Yet another reason why Voltaire and Rousseau didn't see eye to eye, to put it mildly. And why young Maximilian Robespierre in the provinces is an ardent Rousseau fan. Meanwhile, Boswell of course managed to gatecrash and get interviews with Rousseau and Voltaire both. (And later even got Rousseau to attend his wedding and be one of the witnesses signing the contract.)

Re: Corsica, I think it was John Wain or Frederick Pottle who, in one of the introductions to selections of Boswell's diaries, said there's always one country which gets hopelessly idealized and seen as the ideal social experiment before reality and more extensive reports on the actual goings on there set in, and then goes on to compare Corsica being this for a while in the 18th century to Cuba being this (not in the US, I know! But in Europe!) in the early 1960s. I can't help but note the end of Corsica romantization also coincides with the most famous Corsican ever rising to the top, and then some.

If an investigation finds it was because you were corrupted, death penalty for you!

Robespierre: *hearteyes* (Okay, I'm being unfair to Maximilien R., who actually was anti death penalty, in a tragic irony, for most of his life and held speeches to that effect when starting his political career. Alas...)

Perhaps a good outcome would be if your neighbors took over parts of your country and made it smaller.

Mildred: NO REALLY, HE SAID THAT.


Wow. Do we know what Wielhorski's reaction was?

mildred_of_midgard: (Default)

Re: 1764-1772 Foreign policy: Rousseau

[personal profile] mildred_of_midgard 2024-02-16 12:01 am (UTC)(link)
Wow. Do we know what Wielhorski's reaction was?
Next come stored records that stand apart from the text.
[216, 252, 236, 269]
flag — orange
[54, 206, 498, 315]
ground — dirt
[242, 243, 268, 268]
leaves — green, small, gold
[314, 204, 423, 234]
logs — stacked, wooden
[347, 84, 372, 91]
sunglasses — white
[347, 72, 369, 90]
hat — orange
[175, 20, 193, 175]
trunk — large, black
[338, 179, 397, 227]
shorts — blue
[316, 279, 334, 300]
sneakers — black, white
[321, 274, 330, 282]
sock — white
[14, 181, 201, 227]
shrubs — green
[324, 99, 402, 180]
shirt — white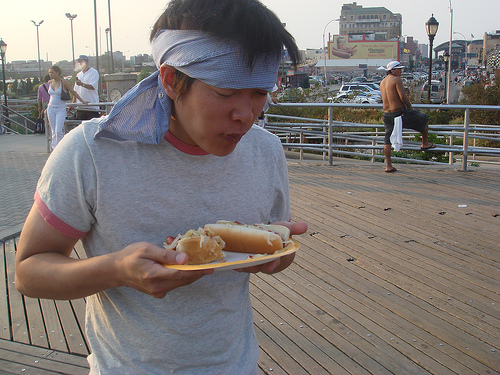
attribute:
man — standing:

I'm not 100% sure, but I don't know that we do. I've presented this as a dialogue for readability, much the same way as I often make countries talk to each other and you often make biographers debate with each other, but only as a literary device. There is no record of any conversations between them, we're not even sure if any took place, and I *believe* all we have is Wielhorski's treatise that he presented to Rousseau, and the treatise Rousseau wrote in response.

Much of this essay is trying to reconstruct from the sparse evidence questions like how Rousseau came onto Wielhorski's radar, why on earth he would agree to his project at his time of life, what other works Wielhorski may have presented Rousseau with and that Rousseau might be writing on conversation with, etc. I would have to reread to be sure, but I don't know that we have any record of Wielhorski's reaction to Rousseau's plan, especially as it quickly became obsolete with Russia's victory in the Russo-Turkish War and the way the First Polish Partition actually played out.